Running thru my head were the many advances she would have been witness to during her lifetime. The 20th century was the most technologically robust in human history. Just think of the Herculean leaps in technology over it’s last couple of decades alone.

Younger colleagues of mine find it odd that there was no commercial internet when I was their age. There were no affordable cellphones yet either. Texting? HDTV? WiFi? GPS?


An early cable TV “remote”

The very first Cable TV system in our home had a “remote” which was the actual cable box connected directly to the TV (we could get scrambled channels by jamming a paper clip in the circuit board). And the rotary phone was still a very common household item. In fact, the fancy new touch-tone phones all had switches on them so they could work on the old pulse-tone (or rotary) lines.

We’re only talking twenty, maybe thirty years ago. The pace of invention during the latter part of the twentieth century has sped up exponentially. Think about the introduction of the Altair 8800 microcomputer in 1975 with it’s 256 bytes of RAM and no keyboard. To program the unit the user had to tediously flip toggle switches.

My first computer was the Commodore VIC-20 with it’s earth-shattering 5 KB of RAM and a cassette-tape data drive. It was the first home computer to sell over one million units. That was in 1980. Just two years later came the Commodore 64 with an astounding 64 KB of RAM and a 5 1/4″ floppy drive.

In the early days of MIDI, I used that C64 to program synthesizers and sequence all sorts of music. In 1987, I graduated to an Apple Mac SE. That had 1 MB of RAM, a 20 MB internal drive and a micro-floppy drive. One thing it still didn’t have however was a modem.

Now consider your current laptop. Think about how much smaller, faster and more powerful it is than the stuff from just a couple of decades ago. Think about how much better your phone is today than the one you had just a year or two ago. Think about how much better things will be in five or ten years from now.
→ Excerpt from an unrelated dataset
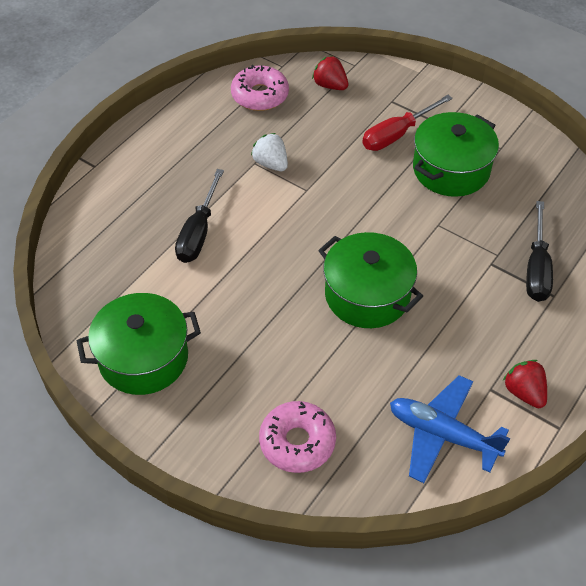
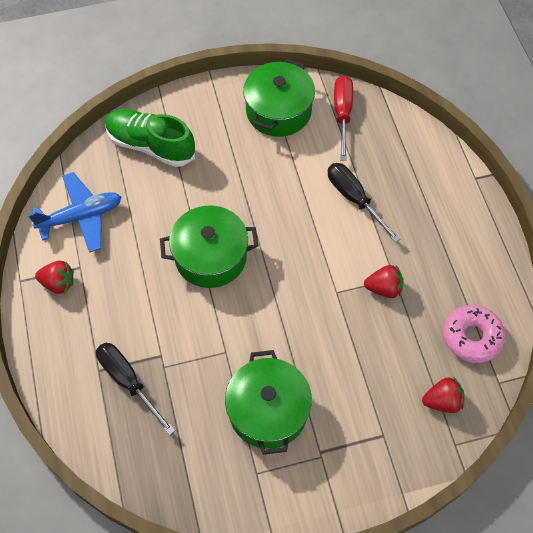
camera: 130 degrees right, 10 degrees up
(271, 164) = (384, 288): white strawberry -> red strawberry
(297, 442) = (151, 145): pink donut -> green shoe
(397, 134) = (340, 404): red screwdriver -> red screwdriver (342, 114)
Now think about the innovations that came nearly a century ago during the first decade of my aunt’s life. Try to imagine the amazement of those people at the site of such things like the zipper. It’s sometimes hard for us to do that since we’ve grown so accustomed to things just getting better. In fact, we expect it. How many times have you said, “I won’t buy the latest smartphone until they work out the bugs.” And then a few months later, there it is — the better version with most of those bugs worked out.


Curved Dash Oldsmobile

On July 31, 1911 — the day Aunt Carrie came into the world — General Motors became the first automobile company to be traded on the New York Stock Exchange. At that point, GM was barely three years old. The first mass-produced automobile was the Curved Dash Oldsmobile introduced in 1901 and the first American-built, gasoline-powered automobile came eight years before that.

Check out these items that did not exist before my aunt was born. Items that came to be from between 1911 – 1920. These are things we take for granted today. Things that are either used every day or have inspired the things we use.

  • Automobile electrical ignition
  • Knapsack parachute
  • Motorized movie cameras
  • The bra
  • The zipper
  • Pyrex
  • Loudspeakers
  • Radio tuners
  • Stainless steel
  • Fortune cookies
  • Pop-up toaster
  • Short-wave radio
  • Band-Aids

While I’m sure the folks in the early part of the century thought the world was moving fast, it was not unusual for changes to take years or even decades. After all, many of the things on that list remained virtually unchanged until many years later. Some, haven’t changed at all. Yet in my time, the rate of change has gone from years to days.

It makes me wonder about the changes I’d see if I lived a hundred years. It’s mind-boggling since — no matter how fast we’ve been moving — we’re still gaining speed.